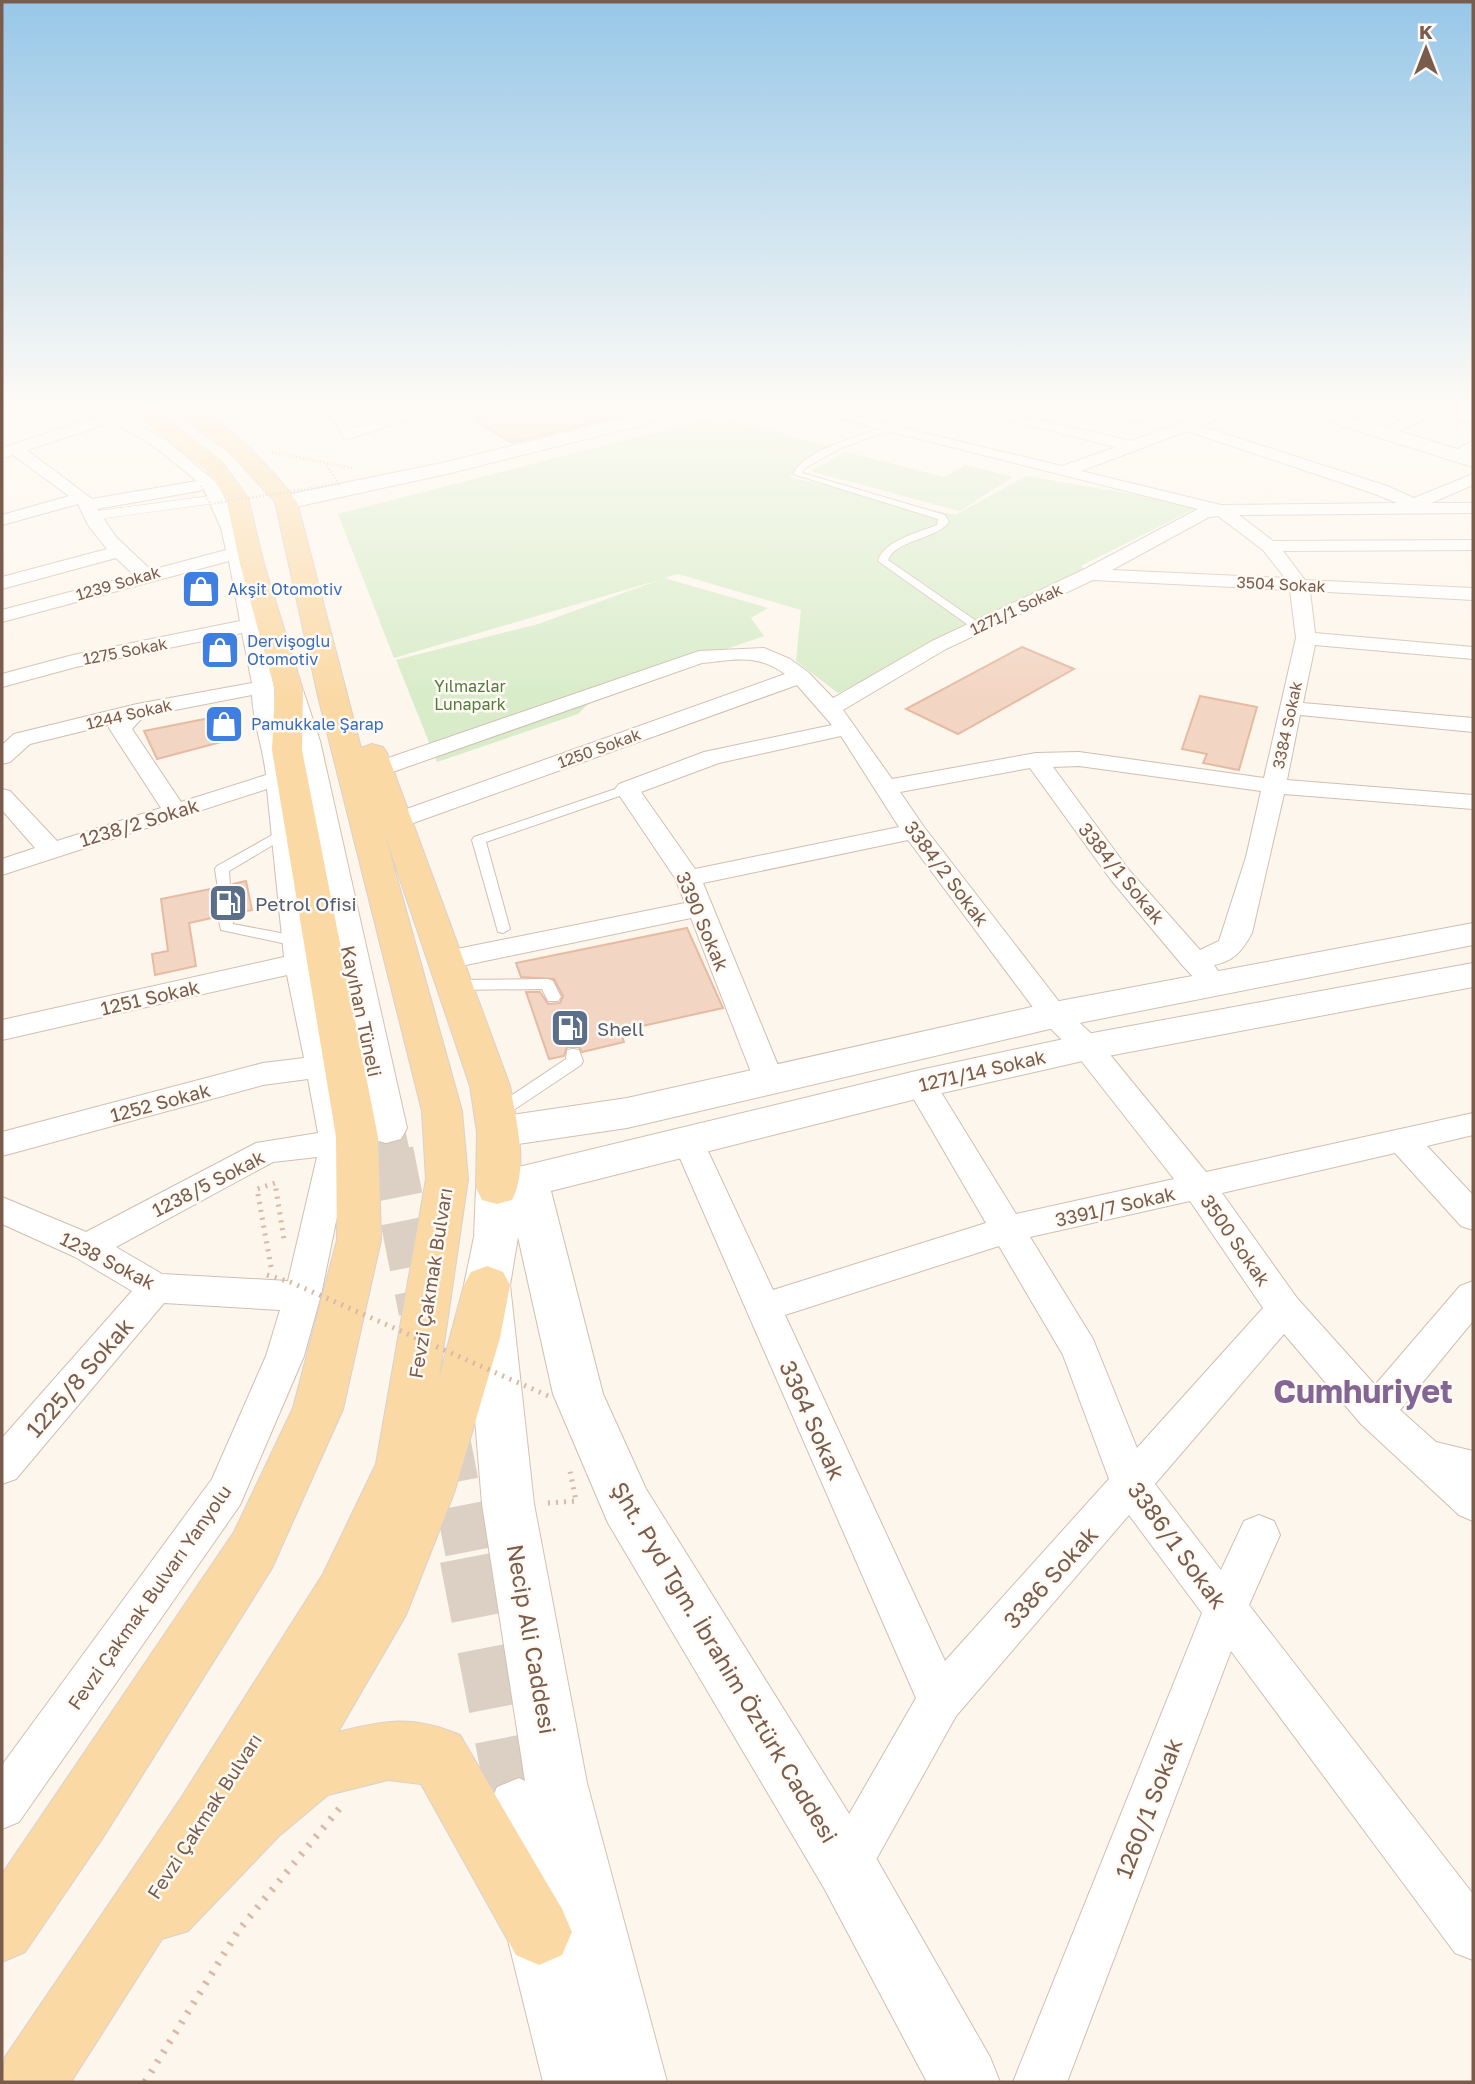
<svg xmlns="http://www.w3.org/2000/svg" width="1475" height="2084" font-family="'Golos Text',sans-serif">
<rect width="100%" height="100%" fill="#fdf6ec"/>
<g fill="#d8ecc9">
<path d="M719 416 840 450 789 477 955 515 1026 476 1178 502 1194 509 1081 566 1090 574 838 693 796 661 801 610 678 574 664 578 768 608 751 618 764 636 598 694 578 714 437 762 396 660 538 624 662 579 394 658 338 514Z"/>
<path d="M846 452 944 477 965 465 1013 477 960 511 810 471Z"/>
</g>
<g fill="#f3d5c3" stroke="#e6bba3" stroke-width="2">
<path d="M521 408H620V416L512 443 473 419Z"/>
<path d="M1022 647 1074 669 958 734 906 709Z"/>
<path d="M1200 696 1257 707 1239 770 1203 763 1207 754 1182 749Z"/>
<path d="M235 713 240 737 157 759 144 731Z"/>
<path d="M246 881 252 910 233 914 224 910 216 917 189 923 196 966 155 975 152 954 168 951 161 899 215 888 224 892 233 884Z"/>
<path d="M687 928 723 1008 620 1031 624 1042 582 1052 579 1047H567L564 1056 549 1059 526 992H540L548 1004 560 1003 563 996 554 979 521 977 516 963Z"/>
</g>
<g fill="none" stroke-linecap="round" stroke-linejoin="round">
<path stroke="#dcd0c4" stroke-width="37" stroke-dasharray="37 18" stroke-linecap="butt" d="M386 1128 391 1152"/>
<g stroke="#dcd0c4" stroke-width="47" stroke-dasharray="47 24" stroke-linecap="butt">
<path d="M390 1151 422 1311"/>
<path d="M446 1436 470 1559"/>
</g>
<path stroke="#dcd0c4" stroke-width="61" stroke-dasharray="61 31" stroke-linecap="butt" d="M470 1557 519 1809"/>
<g stroke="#d1beb0" stroke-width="2">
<g id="service">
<path d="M886 427 893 429 841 448 805 468 802 473 945 515 949 522C935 540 895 540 888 560L982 625V629H974L878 561C884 540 918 533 937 525L938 519 793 474C805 449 860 436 886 427Z"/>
<path d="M627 785 633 789 631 792 486 842 510 929 503 933 498 932 472 840 474 837Z"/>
<path d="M283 829 290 833 288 836 229 871 230 886 223 890 218 889 215 869 217 866Z"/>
<path d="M225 912 232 916 233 924 296 936 303 941 296 946 221 930 218 916Z"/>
<path d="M548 979 553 981 561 997 558 1001H548L542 989 455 990 447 985 455 980Z"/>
<path d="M573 1049 579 1050 583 1061 581 1065 503 1117H491L489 1113 491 1109 566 1059 567 1050Z"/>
</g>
</g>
<g stroke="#d1beb0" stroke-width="1">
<path id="pedestrian" d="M218 495 225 499 223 502 91 520 84 516 91 512Z"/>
</g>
<g stroke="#d1beb0" stroke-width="2">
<g id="minor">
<path d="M93 408H111L120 413 167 441 218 484 239 528 274 687 275 721 286 752 313 963 352 1143 321 1295 304 1356 240 1505 19 1822 2 1829V1765L212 1479 266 1356 280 1310 164 1303 16 1479 2 1484V1438L132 1291 75 1257 2 1224V1197L86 1232 256 1143 318 1133 308 1079 263 1085 2 1156V1132L263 1063 304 1058 287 975 2 1040V1020L284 957 267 789 2 875V859L35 848 2 810V789L10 791 57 841 161 808 109 728 112 724 30 744 10 762 2 764V745L14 734 137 704 252 683 242 633 76 667 2 687V674L73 655 240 621 229 561 2 622V610L134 575 116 558 2 589V577L107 549 88 525 78 504 2 525V515L69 496 13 455 2 458V448L102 415ZM113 422 155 447 197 481 92 499 27 450ZM204 490 221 528 226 550 151 570 116 537 97 509ZM252 695C253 723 263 747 266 775L181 802 132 729 144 716ZM317 1157 288 1281 162 1274 116 1247 273 1162Z"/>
<path d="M319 408C337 408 345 411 353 428L419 408H444L348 439 343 437 335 421Z"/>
<path d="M797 408H824L887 424 916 408H935L903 428 1062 466 1116 447 958 408H987L1131 441 1219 408H1241L1201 426 1387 486 1414 498 1473 474V485L1431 503H1473V513L1239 515 1273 541 1473 540V550L1283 551 1305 580 1473 588V600L1310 591 1315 633 1473 647V659L1315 645 1303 703 1473 718V732L1300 715 1287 780 1473 795V809L1284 794 1252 933C1242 951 1234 961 1214 965L1220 974 1216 980 1206 983 1196 980 1183 966 1111 880 1030 768 900 792 924 827 1064 1008 1098 1040 1206 1172 1473 1113V1135L1427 1146 1473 1195V1230L1461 1226 1395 1153 1222 1193 1297 1298 1375 1385 1460 1286 1473 1281V1321L1400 1410 1436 1442 1473 1451V1521L1459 1515 1361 1424 1284 1334 1155 1484 1221 1570 1244 1521 1259 1515 1274 1521 1280 1535 1249 1605 1473 1894V1960L1455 1953 1231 1651 1067 2082H1013L1202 1613 1129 1515 956 1716 863 1883 846 1891 829 1883 821 1866 829 1849 916 1698 672 1140 677 1132 688 1128 699 1132 773 1290 986 1223 905 1084 909 1076 920 1073 931 1076 1016 1214 1174 1179 1076 1054 1044 1022 908 840 703 883 784 1080 780 1088 769 1091 758 1088 754 1080 691 918 447 969 437 966 433 960 437 954 447 951 685 903 675 878 615 789 619 784 704 752 832 725 797 685 405 826H387L384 821 387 816 785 674C756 653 735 660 702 663L384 775H368L364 770 368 765 699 651 764 648 790 659 808 672 833 698 932 641 1083 570 1198 509ZM1187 431 1375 494 1397 503 1221 505 1081 471ZM1218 516 1263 550 1285 578 1112 570 1209 517ZM1093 580 1290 590 1296 638 1264 778 1079 752 1036 753 892 779 843 710 946 649ZM841 736 899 827 695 869 641 792 719 763ZM1079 766 1261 791 1246 857 1219 941 1200 950 1129 870 1053 767ZM1190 1201 1263 1308 1137 1448 1093 1339 1030 1237ZM999 1246 1063 1355 1109 1479 945 1661 785 1315Z"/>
<path d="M1146 408H1166L1140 422H1130V416Z"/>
<path d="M1417 408H1444L1473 416V424L1434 415 1389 436H1379L1376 433 1419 411Z"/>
<path d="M1473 441V452L1454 460 1446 455Z"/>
</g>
</g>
<g stroke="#d1beb0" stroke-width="2">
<g id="tertiary">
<path d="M1295 408H1325L1473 454V467L1297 412Z"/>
<path d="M1473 923V945L1054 1028 627 1128 498 1147 483 1143 477 1132 483 1121 498 1117 627 1098 1054 1002Z"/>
<path d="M1473 963V987L1087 1060 920 1098 551 1191 603 1394 646 1489 868 1844 990 2057 1000 2082H927L824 1888 608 1523 553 1394 510 1201 502 1203 487 1199 481 1187 487 1175 502 1171 920 1070 1087 1034Z"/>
</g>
</g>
<g stroke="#d6c0b0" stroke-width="2">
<g id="secondary">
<path d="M663 408H697L695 412 451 473 286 509 275 502 286 495 451 461Z"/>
<path d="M289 682 299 684 303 690 320 741 407 1128 401 1139 386 1143 371 1139 365 1128 290 741 275 690 279 684Z"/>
<path d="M497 1172 512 1176 518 1188V1237L510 1285 534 1504 587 1783 667 2082H543L506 1932 488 1809 497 1787 519 1778 525 1781 482 1504 464 1285 474 1237 476 1188 482 1176Z"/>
</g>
</g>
<g stroke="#dad1cd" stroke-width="2">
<g id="primary">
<path d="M122 408H148L160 414 222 462 248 498 264 564 303 690 302 750 378 1137 381 1240 343 1409 272 1568 104 1836 25 1952 2 1962V1874L234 1532 293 1408 337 1240 336 1137 272 750 275 690 240 564 226 498 207 470 146 422Z"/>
<path d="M169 408C176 408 184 407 191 408 222 414 279 476 297 502L361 748 372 744 383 747 387 753 510 1086C516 1120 529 1168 512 1200L497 1204 482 1200 476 1188 477 1132 470 1086 385 835 462 1111 468 1179 439 1378 464 1285 471 1272 487 1266 503 1272 510 1285 500 1338 454 1493 406 1615 338 1732C386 1720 413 1715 460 1735L562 1909 572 1932 562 1955 539 1965 516 1955 421 1784 388 1780 328 1795 279 1836 188 1931 162 1939 71 2082H2L5 2057 181 1798 323 1574 376 1464 426 1179 422 1111 318 696 275 502 230 453Z"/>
</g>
</g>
<path stroke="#d9b8a5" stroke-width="2.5" stroke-dasharray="1 2.5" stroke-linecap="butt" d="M272 452 352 468"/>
<g stroke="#d9b8a5" stroke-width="5" stroke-dasharray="2 6" stroke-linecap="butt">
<path d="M271 1267 257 1189 275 1183 284 1240"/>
<path d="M548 1503 576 1501 570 1471"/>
</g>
<path stroke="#d9b8a5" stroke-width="7" stroke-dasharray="2.5 9" stroke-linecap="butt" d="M145 2082 238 1931 343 1804"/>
<use href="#service" fill="#fff" fill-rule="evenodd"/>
<use href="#pedestrian" fill="#fff" fill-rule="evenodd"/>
<use href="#minor" fill="#fff" fill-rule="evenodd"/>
<use href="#tertiary" fill="#fff" fill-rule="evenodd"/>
<use href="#secondary" fill="#fff" fill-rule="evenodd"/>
<use href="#primary" fill="#fbd9a5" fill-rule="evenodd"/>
<path stroke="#d9b8a5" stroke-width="2.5" stroke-dasharray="1 2.5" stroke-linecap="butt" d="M201 486 210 504 339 484 326 464"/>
<path stroke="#d9b8a5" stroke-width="5" stroke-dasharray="2 6" stroke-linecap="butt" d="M267 1275 290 1282 553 1398"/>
</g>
<linearGradient id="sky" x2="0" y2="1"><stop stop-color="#97c7e8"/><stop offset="0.58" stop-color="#fefbf6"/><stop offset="1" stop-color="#fefbf6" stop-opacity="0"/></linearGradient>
<rect width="1475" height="700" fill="url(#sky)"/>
<defs>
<g id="shop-square" transform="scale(2.0125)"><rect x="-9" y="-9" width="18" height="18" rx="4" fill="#3f7fe0" stroke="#fffaf3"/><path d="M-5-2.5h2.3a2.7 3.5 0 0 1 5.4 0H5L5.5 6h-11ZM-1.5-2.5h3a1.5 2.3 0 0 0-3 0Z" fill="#fff"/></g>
<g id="fuel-square" transform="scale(2.0125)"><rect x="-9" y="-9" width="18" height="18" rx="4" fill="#5c6f8a" stroke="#fffaf3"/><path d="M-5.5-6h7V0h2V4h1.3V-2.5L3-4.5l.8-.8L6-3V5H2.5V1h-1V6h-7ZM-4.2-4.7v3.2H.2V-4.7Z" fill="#fff"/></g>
</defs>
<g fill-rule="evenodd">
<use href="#shop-square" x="201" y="589"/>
<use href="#shop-square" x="220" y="650"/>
<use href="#shop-square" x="224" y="724"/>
<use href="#fuel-square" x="228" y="903"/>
<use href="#fuel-square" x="570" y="1028"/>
</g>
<g text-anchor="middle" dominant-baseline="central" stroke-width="5" stroke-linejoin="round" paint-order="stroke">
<g font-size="16" fill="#7a5c4d" stroke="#fffaf3">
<text transform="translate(118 583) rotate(-16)">1239 Sokak</text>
<text transform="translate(1281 584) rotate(3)">3504 Sokak</text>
<text transform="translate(1016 609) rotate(-25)">1271/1 Sokak</text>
<text transform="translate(125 651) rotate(-11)">1275 Sokak</text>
<text transform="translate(129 714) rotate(-13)">1244 Sokak</text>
<text transform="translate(1287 725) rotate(-78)">3384 Sokak</text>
<text transform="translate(599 748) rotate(-20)">1250 Sokak</text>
</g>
<g font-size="16" fill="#366cbe" stroke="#fffaf3" text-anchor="start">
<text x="228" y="589">Akşit Otomotiv</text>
<text x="247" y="641">Dervişoğlu<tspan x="247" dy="18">Otomotiv</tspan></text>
<text x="251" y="724">Pamukkale Şarap</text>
</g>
<g font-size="16" fill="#537a41" stroke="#fffaf3">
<text x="470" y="686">Yılmazlar<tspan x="470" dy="18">Lunapark</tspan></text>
</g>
<g font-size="19" fill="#7a5c4d" stroke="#fffaf3">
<text transform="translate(139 822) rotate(-17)">1238/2 Sokak</text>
<text transform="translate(947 873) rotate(53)">3384/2 Sokak</text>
<text transform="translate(1122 873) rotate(51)">3384/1 Sokak</text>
<text transform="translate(703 921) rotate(67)">3390 Sokak</text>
<text transform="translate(150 997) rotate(-13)">1251 Sokak</text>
<text transform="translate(362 1011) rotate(78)">Kayıhan Tüneli</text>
<text transform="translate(982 1070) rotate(-13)">1271/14 Sokak</text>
<text transform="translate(160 1102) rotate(-15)">1252 Sokak</text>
<text transform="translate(208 1183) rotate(-27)">1238/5 Sokak</text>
<text transform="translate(1115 1206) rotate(-13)">3391/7 Sokak</text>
<text transform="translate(1236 1240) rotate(55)">3500 Sokak</text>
<text transform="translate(108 1260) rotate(27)">1238 Sokak</text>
<text transform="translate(430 1283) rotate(-81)">Fevzi Çakmak Bulvarı</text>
<text transform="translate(149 1597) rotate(-55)">Fevzi Çakmak Bulvarı Yanyolu</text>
<text transform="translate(204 1816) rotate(-57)">Fevzi Çakmak Bulvarı</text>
</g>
<g font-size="19" fill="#4e5e75" stroke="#fffaf3" text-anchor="start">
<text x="255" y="903">Petrol Ofisi</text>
<text x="597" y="1028">Shell</text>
</g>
<g font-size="23" fill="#7a5c4d" stroke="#fffaf3">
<text transform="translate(79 1377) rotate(-49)">1225/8 Sokak</text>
<text transform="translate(813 1420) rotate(66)">3364 Sokak</text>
<text transform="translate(1178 1545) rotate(54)">3386/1 Sokak</text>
<text transform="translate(1050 1577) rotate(-48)">3386 Sokak</text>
<text transform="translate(532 1639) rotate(80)">Necip Ali Caddesi</text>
<text transform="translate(725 1662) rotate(59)">Şht. Pyd Tğm. İbrahim Öztürk Caddesi</text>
<text transform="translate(1148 1808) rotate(-69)">1260/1 Sokak</text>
</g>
<g font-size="32" font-weight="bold" fill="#846695" stroke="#fffaf3">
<text x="1363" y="1391">Cumhuriyet</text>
</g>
</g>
<rect width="1475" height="2084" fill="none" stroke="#7a5c4d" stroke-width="7"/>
<g transform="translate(1426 49)" stroke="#fffaf3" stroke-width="5" paint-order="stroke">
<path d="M0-5L12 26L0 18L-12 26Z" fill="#7a5c4d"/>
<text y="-10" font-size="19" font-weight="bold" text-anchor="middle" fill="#7a5c4d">K</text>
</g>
</svg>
------------------------
→ **Task item**:
Take each line of the material that contains the word "round" and list it.

→ **Solution below**:
<g fill="none" stroke-linecap="round" stroke-linejoin="round">
<g text-anchor="middle" dominant-baseline="central" stroke-width="5" stroke-linejoin="round" paint-order="stroke">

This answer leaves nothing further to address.